* **Data for review**
------------------------------------
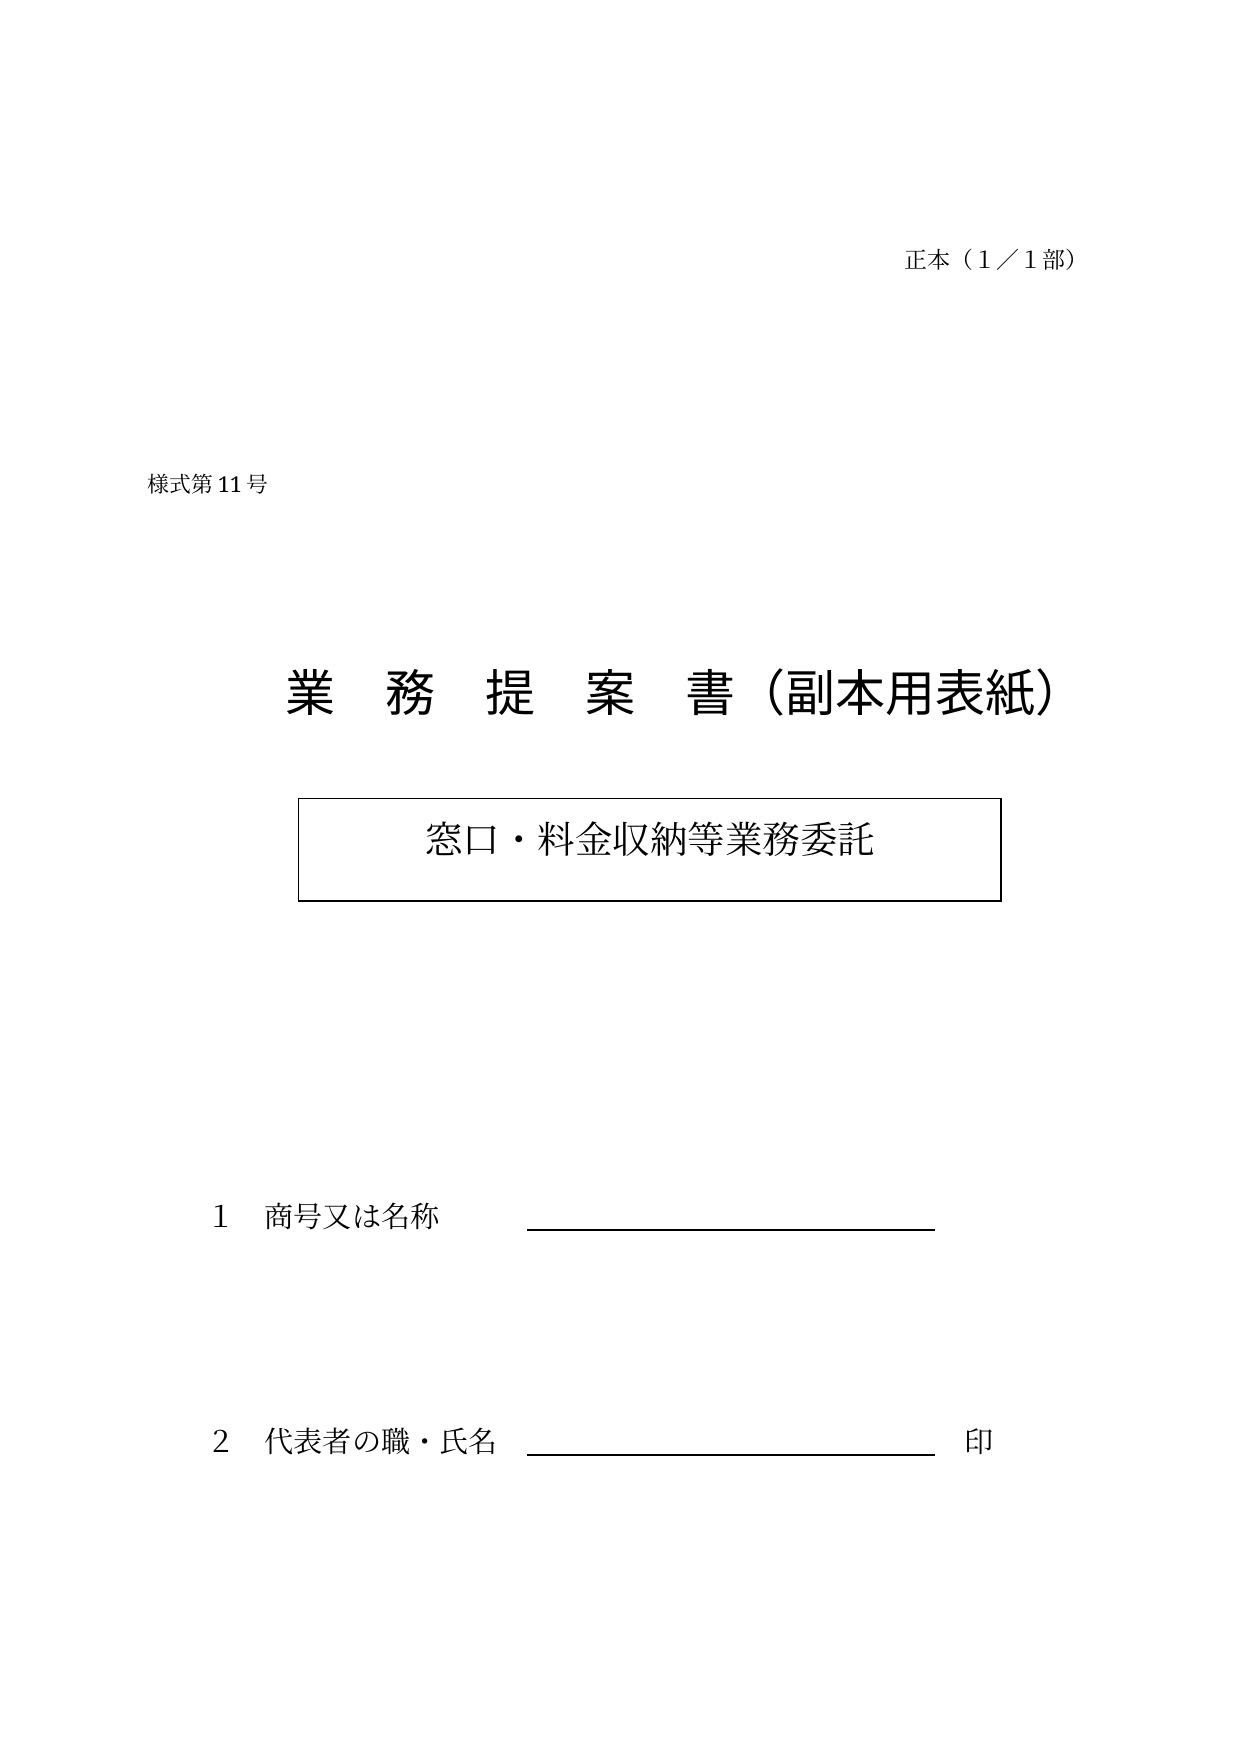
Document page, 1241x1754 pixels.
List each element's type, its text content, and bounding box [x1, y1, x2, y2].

text 様式第11号 [148, 464, 1122, 502]
text 正本（１／１部） [148, 239, 1087, 277]
text ２ 代表者の職・氏名 印 [148, 1402, 1122, 1477]
text 業 務 提 案 書（副本用表紙） [148, 652, 1122, 727]
text １ 商号又は名称 [148, 1177, 1122, 1252]
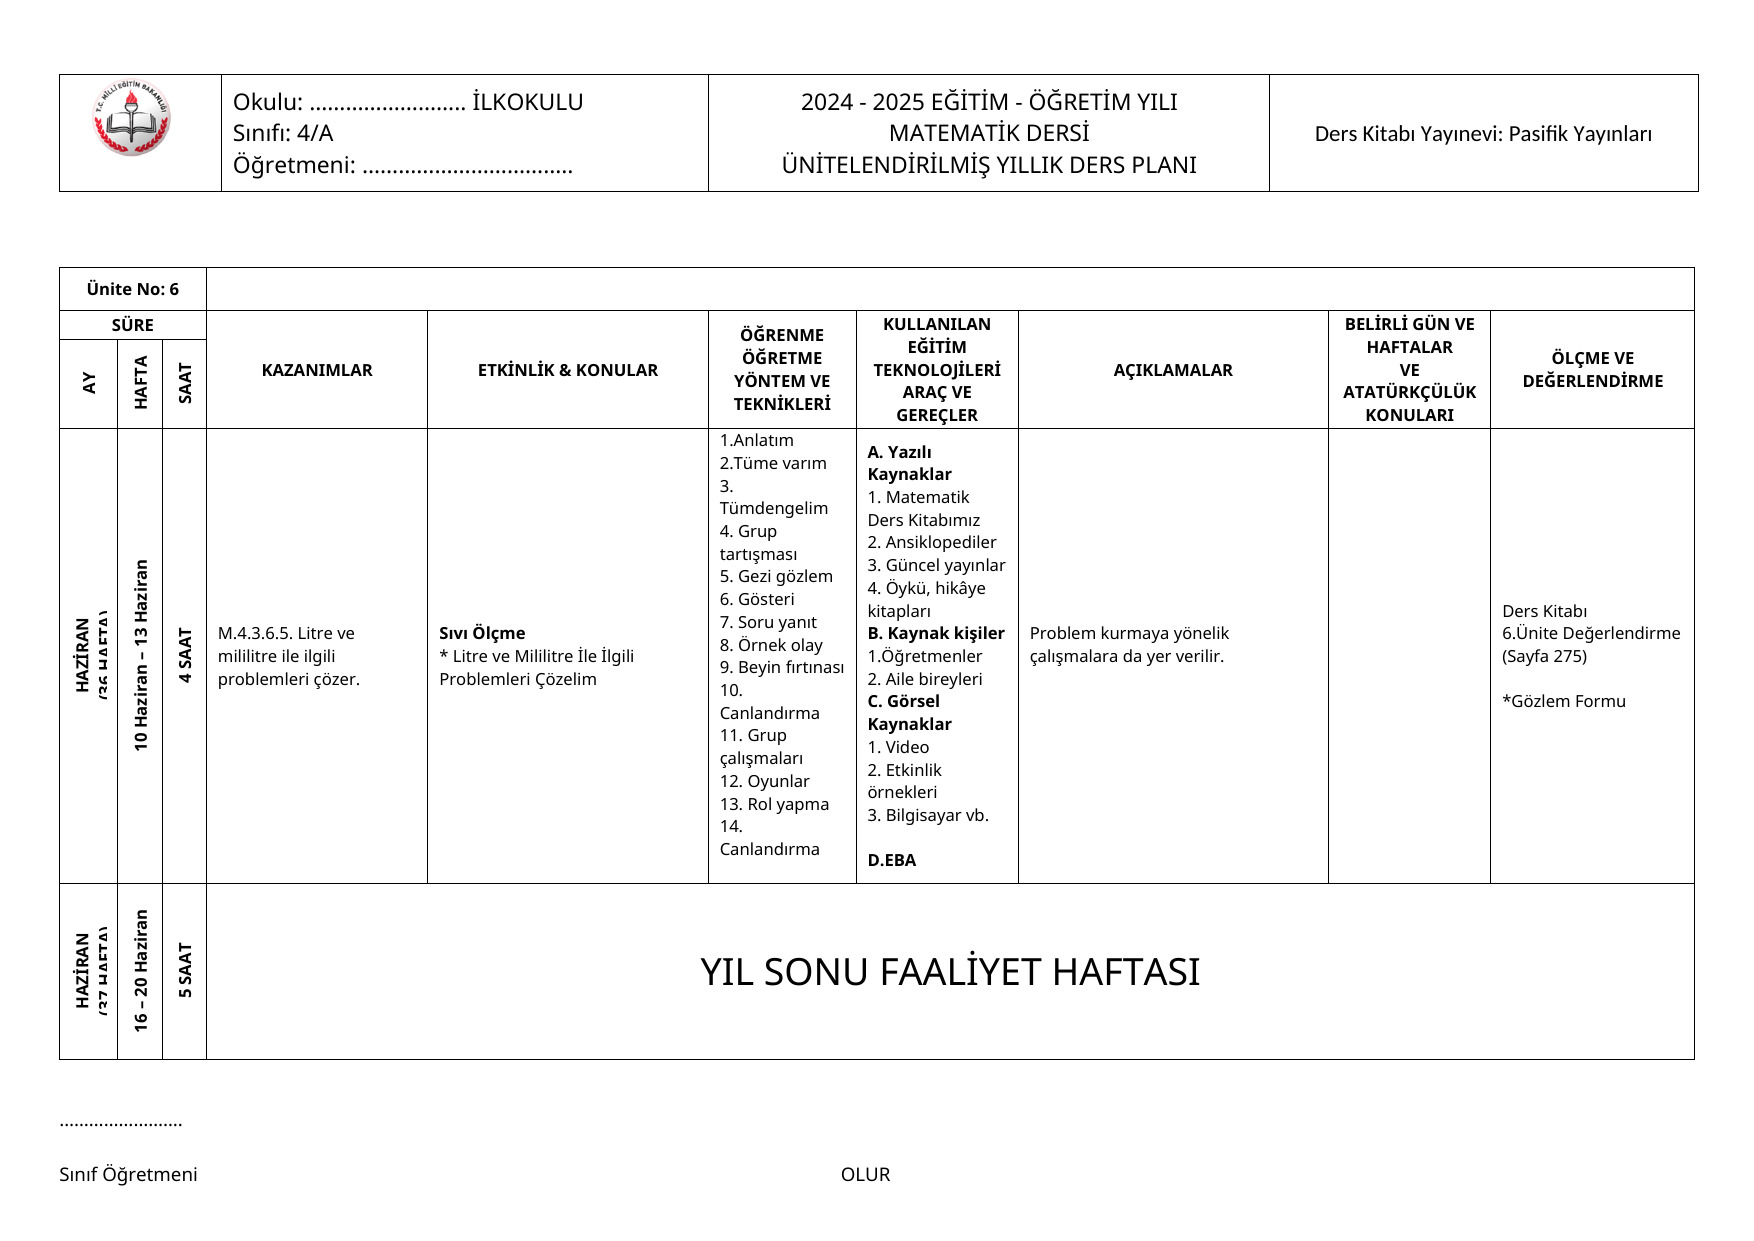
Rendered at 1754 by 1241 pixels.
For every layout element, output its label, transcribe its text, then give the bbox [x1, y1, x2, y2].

table_cell 10 Haziran – 13 Haziran [118, 429, 162, 883]
table_cell HAZİRAN (37.HAFTA) [60, 884, 117, 1058]
table_cell Problem kurmaya yönelik çalışmalara da yer verilir. [1019, 429, 1328, 883]
table_cell AÇIKLAMALAR [1019, 311, 1328, 428]
table_cell Ders Kitabı 6.Ünite Değerlendirme (Sayfa 275) *Gözlem Formu [1491, 429, 1694, 883]
table_cell ETKİNLİK & KONULAR [428, 311, 708, 428]
table_cell KAZANIMLAR [207, 311, 427, 428]
table_header [207, 268, 1694, 310]
table_cell 16 – 20 Haziran [118, 884, 162, 1058]
picture [86, 75, 176, 163]
table_cell ÖLÇME VE DEĞERLENDİRME [1491, 311, 1694, 428]
table_cell 5 SAAT [163, 884, 206, 1058]
text Sınıf Öğretmeni OLUR [59, 1161, 1695, 1187]
table_cell YIL SONU FAALİYET HAFTASI [207, 884, 1694, 1058]
table_cell SÜRE [60, 311, 206, 338]
table_cell BELİRLİ GÜN VE HAFTALAR VE ATATÜRKÇÜLÜK KONULARI [1329, 311, 1490, 428]
table_cell HAFTA [118, 340, 162, 428]
table_header Ünite No: 6 [60, 268, 206, 310]
table_cell Sıvı Ölçme * Litre ve Mililitre İle İlgili Problemleri Çözelim [428, 429, 708, 883]
table_cell SAAT [163, 340, 206, 428]
table_cell AY [60, 340, 117, 428]
table_cell ÖĞRENME ÖĞRETME YÖNTEM VE TEKNİKLERİ [709, 311, 856, 428]
table_cell [1329, 429, 1490, 883]
table_cell 4 SAAT [163, 429, 206, 883]
text ……………………. [59, 1106, 1695, 1132]
table_cell 1.Anlatım 2.Tüme varım 3. Tümdengelim 4. Grup tartışması 5. Gezi gözlem 6. Gösteri 7. Soru yanıt 8. Örnek olay 9. Beyin fırtınası 10. Canlandırma 11. Grup çalışmaları 12. Oyunlar 13. Rol yapma 14. Canlandırma [709, 429, 856, 883]
table_cell KULLANILAN EĞİTİM TEKNOLOJİLERİ ARAÇ VE GEREÇLER [857, 311, 1018, 428]
table_cell A. Yazılı Kaynaklar 1. Matematik Ders Kitabımız 2. Ansiklopediler 3. Güncel yayınlar 4. Öykü, hikâye kitapları B. Kaynak kişiler 1.Öğretmenler 2. Aile bireyleri C. Görsel Kaynaklar 1. Video 2. Etkinlik örnekleri 3. Bilgisayar vb. D.EBA [857, 429, 1018, 883]
table_cell HAZİRAN (36.HAFTA) [60, 429, 117, 883]
table_cell M.4.3.6.5. Litre ve mililitre ile ilgili problemleri çözer. [207, 429, 427, 883]
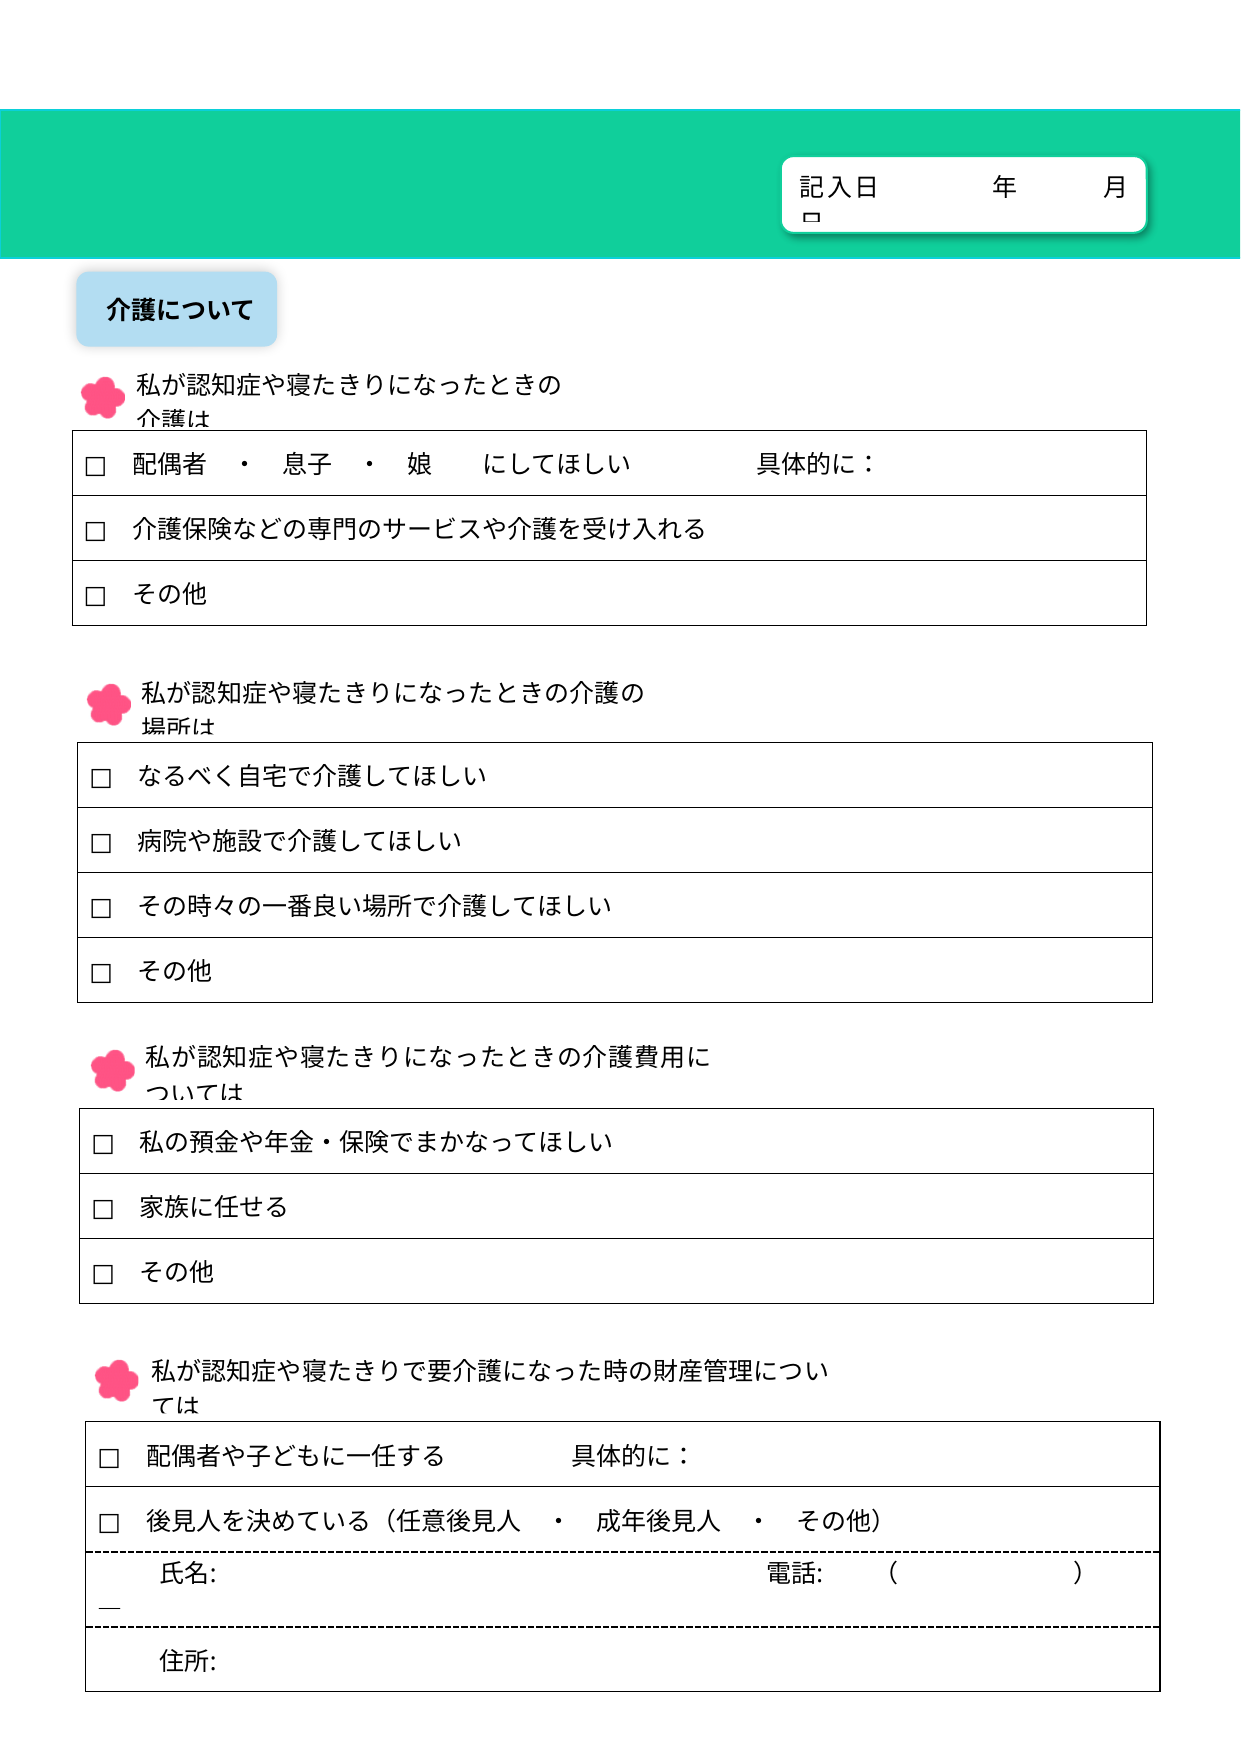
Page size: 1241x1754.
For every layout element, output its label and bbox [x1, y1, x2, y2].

picture [79, 372, 125, 420]
picture [89, 1045, 135, 1093]
picture [93, 1356, 139, 1403]
picture [86, 679, 131, 727]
------------------------------------
* **Activity**
Return each record exactly as given, excluding any image.

* **Result of this exercise**
Document page, 1241x1754 pixels.
List each element's type, its text content, and bounding box [x1, y1, x2, y2].

text 様式第11号 [148, 464, 1122, 502]
text 正本（１／１部） [148, 239, 1087, 277]
text ２ 代表者の職・氏名 印 [148, 1402, 1122, 1477]
text 業 務 提 案 書（副本用表紙） [148, 652, 1122, 727]
text １ 商号又は名称 [148, 1177, 1122, 1252]
Rendered at 1754 by 1241 pixels.
For every layout element, output its label, transcribe its text, then give the bbox [x1, y1, x2, y2].

table_cell 10 Haziran – 13 Haziran [118, 429, 162, 883]
table_cell HAZİRAN (37.HAFTA) [60, 884, 117, 1058]
table_cell Problem kurmaya yönelik çalışmalara da yer verilir. [1019, 429, 1328, 883]
table_cell AÇIKLAMALAR [1019, 311, 1328, 428]
table_cell Ders Kitabı 6.Ünite Değerlendirme (Sayfa 275) *Gözlem Formu [1491, 429, 1694, 883]
table_cell ETKİNLİK & KONULAR [428, 311, 708, 428]
table_cell KAZANIMLAR [207, 311, 427, 428]
table_header [207, 268, 1694, 310]
table_cell 16 – 20 Haziran [118, 884, 162, 1058]
picture [86, 75, 176, 163]
table_cell ÖLÇME VE DEĞERLENDİRME [1491, 311, 1694, 428]
table_cell 5 SAAT [163, 884, 206, 1058]
text Sınıf Öğretmeni OLUR [59, 1161, 1695, 1187]
table_cell YIL SONU FAALİYET HAFTASI [207, 884, 1694, 1058]
table_cell SÜRE [60, 311, 206, 338]
table_cell BELİRLİ GÜN VE HAFTALAR VE ATATÜRKÇÜLÜK KONULARI [1329, 311, 1490, 428]
table_cell HAFTA [118, 340, 162, 428]
table_header Ünite No: 6 [60, 268, 206, 310]
table_cell Sıvı Ölçme * Litre ve Mililitre İle İlgili Problemleri Çözelim [428, 429, 708, 883]
table_cell SAAT [163, 340, 206, 428]
table_cell AY [60, 340, 117, 428]
table_cell ÖĞRENME ÖĞRETME YÖNTEM VE TEKNİKLERİ [709, 311, 856, 428]
table_cell [1329, 429, 1490, 883]
table_cell 4 SAAT [163, 429, 206, 883]
text ……………………. [59, 1106, 1695, 1132]
table_cell 1.Anlatım 2.Tüme varım 3. Tümdengelim 4. Grup tartışması 5. Gezi gözlem 6. Gösteri 7. Soru yanıt 8. Örnek olay 9. Beyin fırtınası 10. Canlandırma 11. Grup çalışmaları 12. Oyunlar 13. Rol yapma 14. Canlandırma [709, 429, 856, 883]
table_cell KULLANILAN EĞİTİM TEKNOLOJİLERİ ARAÇ VE GEREÇLER [857, 311, 1018, 428]
table_cell A. Yazılı Kaynaklar 1. Matematik Ders Kitabımız 2. Ansiklopediler 3. Güncel yayınlar 4. Öykü, hikâye kitapları B. Kaynak kişiler 1.Öğretmenler 2. Aile bireyleri C. Görsel Kaynaklar 1. Video 2. Etkinlik örnekleri 3. Bilgisayar vb. D.EBA [857, 429, 1018, 883]
table_cell HAZİRAN (36.HAFTA) [60, 429, 117, 883]
table_cell M.4.3.6.5. Litre ve mililitre ile ilgili problemleri çözer. [207, 429, 427, 883]
Page size: 1241x1754.
For every layout element, output its label and bbox [x1, y1, x2, y2].

picture [79, 372, 125, 420]
picture [89, 1045, 135, 1093]
picture [93, 1356, 139, 1403]
picture [86, 679, 131, 727]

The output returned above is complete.